Asia’s Spac IPOs are best done away from home
The Singapore Exchange’s plan to get in on the rush to list special purpose acquisition companies (Spacs) is a bold move that could give it an edge over regional rivals. But there are plenty of obstacles — and its efforts may well be futile.
The Singapore Exchange has long been ambitious about its growth, especially when pitted against the Hong Kong Stock Exchange, its bigger regional rival.
Hong Kong, which is one of the biggest exchanges in the world by money raised, can boast a horde of high-profile technology listings in the past year. Singapore’s unique selling point is less inspiring: it is the listing hub for real estate investment trusts in Asia.
Nanofilm Technologies’ S$510.07m ($384.05m) IPO in October 2020 was the exchange’s first corporate IPO worth more than $100m since June 2017, when HRnetGroup floated for S$174.06m, according to data from Dealogic. Unfortunately for the bourse, it sees far more delistings than new listings.
It is no wonder than that the SGX is pouncing on the opportunity to position itself as Asia’s hub for Spacs.
Tan Boon Gin, head of SGX’s regulatory unit, said this month that the exchange has taken note of how popular Spac listings have become in other markets and has received enquiries and expressions of interest in the asset class. It is now considering a consultation on whether the SGX should allow Spacs.
It is a natural move. Having a workable framework for international listings by blank cheque firms would certainly help boost business on the bourse.
Blank cheque companies, or Spacs, are listed by sponsors — which can range from professional investors such as Bill Ackman to celebrities like US basketball star Shaquille O’Neal — through IPOs. They have no assets or operating record but are instead formed for the sole purpose of making an acquisition. This means investors are betting on the experience of the sponsor and management team to make the Spac a success. It’s a risky proposition but investors have the security of a guarantee that their money will be refunded if no acquisition is made within 18 or 24 months in most cases.
The US is undoubtedly the home of Spacs but last year, there were signs of increasing interest from Asian sponsors in blank cheque companies. There has been a subsequent boom of IPOs by Asia-focused Spacs in 2021, with as many as six already listed and more on the way.
All have floated in New York so far.
There are clear opportunities to bring some of the Asia-focused Spacs to list in the region. SGX sees that and is keen to be the frontrunner. But its efforts are unlikely to prove beneficial – at least not in the near term.
The investors, investment bankers and industry veterans behind Asia-focused Spacs have clear reasons to stick to the US for their listings. New York’s stock exchanges give Spacs access to a large and sophisticated investor base that has plenty of experience with the asset class. The deluge of US Spac listings last year, raising around $75bn, is testament to the capital pool blank cheque companies can tap.

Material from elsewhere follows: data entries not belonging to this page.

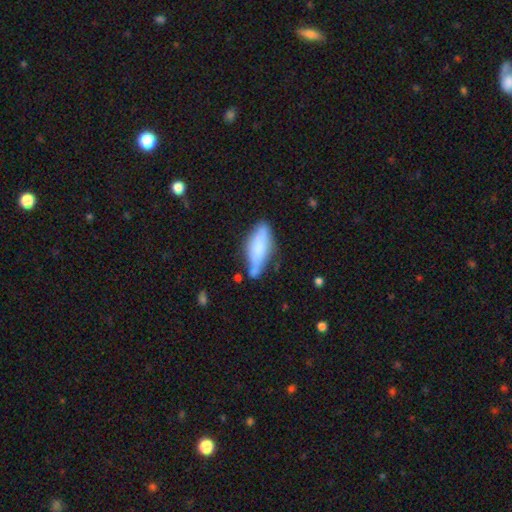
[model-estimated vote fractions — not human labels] Q: Smooth or featured?
A: smooth (71%); runner-up: featured or disk (23%)
Q: How rounded?
A: in between (66%); runner-up: cigar-shaped (31%)
Q: Merging?
A: none (53%); runner-up: minor disturbance (29%)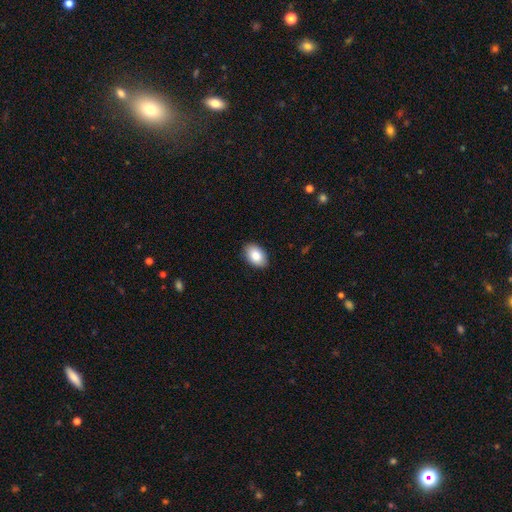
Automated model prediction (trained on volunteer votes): smooth_or_featured: smooth (p=0.87) [alt: star or artifact p=0.07]
how_rounded: in between (p=0.91) [alt: round p=0.08]
merging: none (p=0.89) [alt: minor disturbance p=0.08]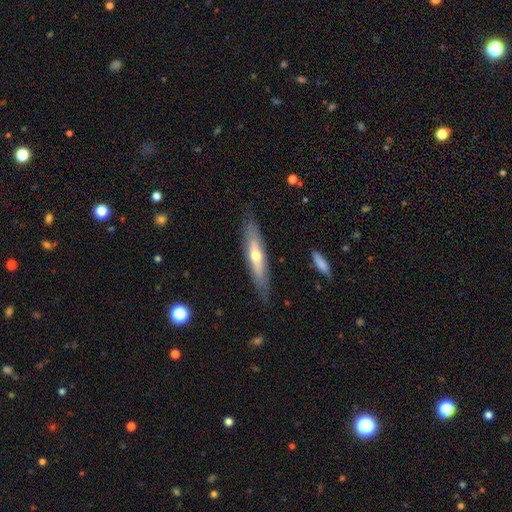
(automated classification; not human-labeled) smooth_or_featured: featured or disk (p=0.49) [alt: smooth p=0.45]
merging: none (p=0.82) [alt: minor disturbance p=0.14]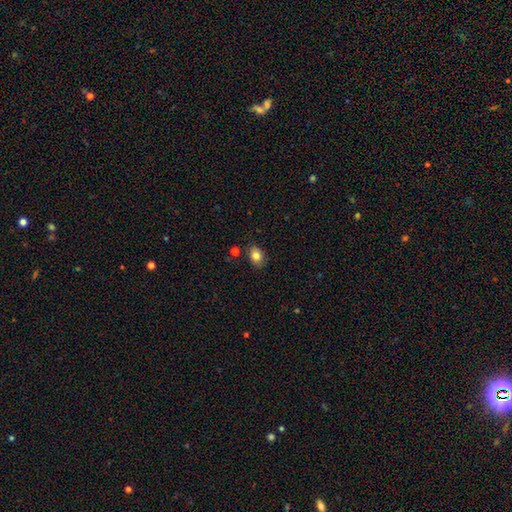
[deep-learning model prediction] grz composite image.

Asia has no credible history with Spacs. The only country to try to create a market for the investment vehicle is Malaysia. But following Bursa Malaysia’s first Spac listing in 2011, a heavy-handed regulator and an unsupportive investor base meant there were only four trading by the time Spac Cliq Energy was liquidated in early 2016.
That was a death knell for Malaysia’s Spac experiment.

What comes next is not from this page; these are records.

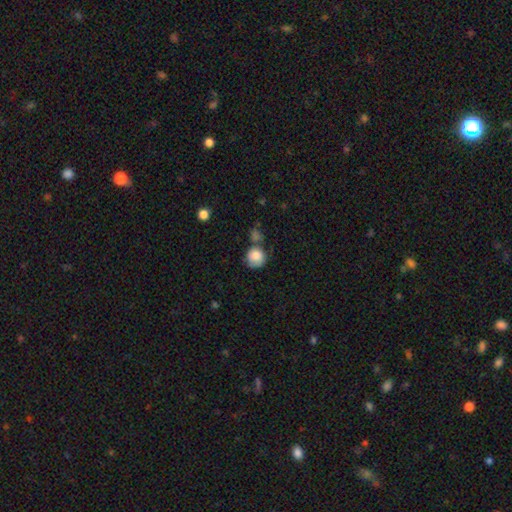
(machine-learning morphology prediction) smooth_or_featured: smooth (p=0.79) [alt: featured or disk p=0.14]
how_rounded: round (p=0.83) [alt: in between p=0.16]
merging: none (p=0.47) [alt: minor disturbance p=0.24]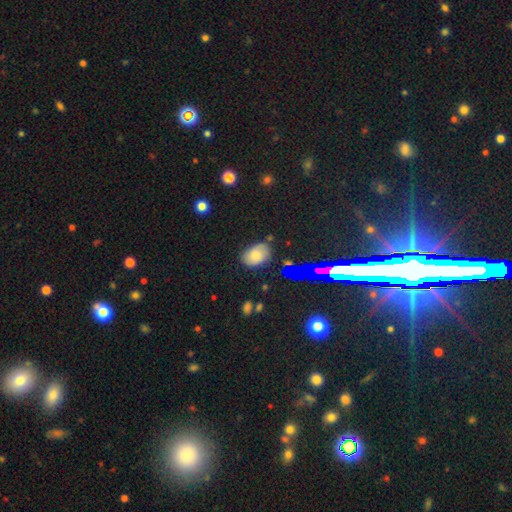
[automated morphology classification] Smooth or featured?
  - smooth: 70% *
  - star or artifact: 16%
  - featured or disk: 14%
How rounded?
  - in between: 81% *
  - round: 18%
  - cigar-shaped: 1%
Merging?
  - none: 72% *
  - minor disturbance: 20%
  - major disturbance: 5%
  - merger: 3%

The other option for a regional Spac hub would be Hong Kong. It is arguably the best candidate, given it already has a large, liquid stock exchange on par with its peers in New York and London, at least in terms of listing volumes.
But the bourse is unlikely to embrace Spacs anytime soon. Spacs are effectively shells that enable a form of ‘backdoor’ listing — a practice where a private company acquires and merges with a company already trading on a stock exchange, becoming automatically included on the exchange while avoiding the IPO process.

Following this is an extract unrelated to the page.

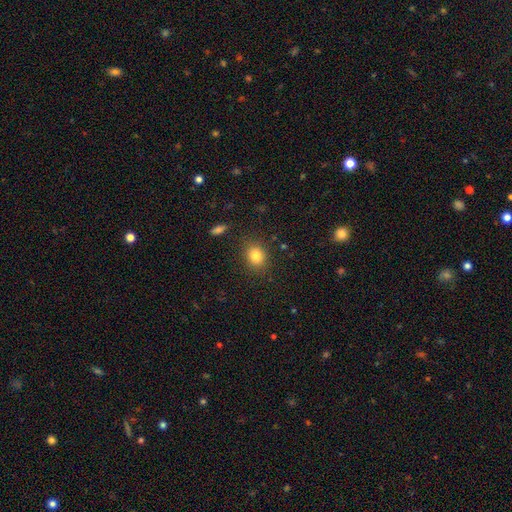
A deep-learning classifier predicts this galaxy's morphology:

Also known as a reverse takeover or reverse merger, they allow a company to circumvent the regulatory scrutiny that is required to get approval for an IPO.
Reverse takeovers have been abused by firms in the past as a way to list second rate assets while avoiding HKEX scrutiny. This has led to the bourse tightening its review of issuers that appear to be shell companies. It has also introduced a regime for delisting such firms.
Given the similarities between shell companies and Spacs, any change to allow the latter will be slow going on the HKEX.
That is good news for Singapore. But the city-state’s exchange will face big hurdles in attracting Spacs, given the SGX is not known for a diverse, liquid IPO market, nor for a deep pool of sophisticated investors like the US.
Its early step towards making Spacs a reality should be applauded — and may serve as an example for other exchanges in the region. But the eventual outcome may well be disappointing.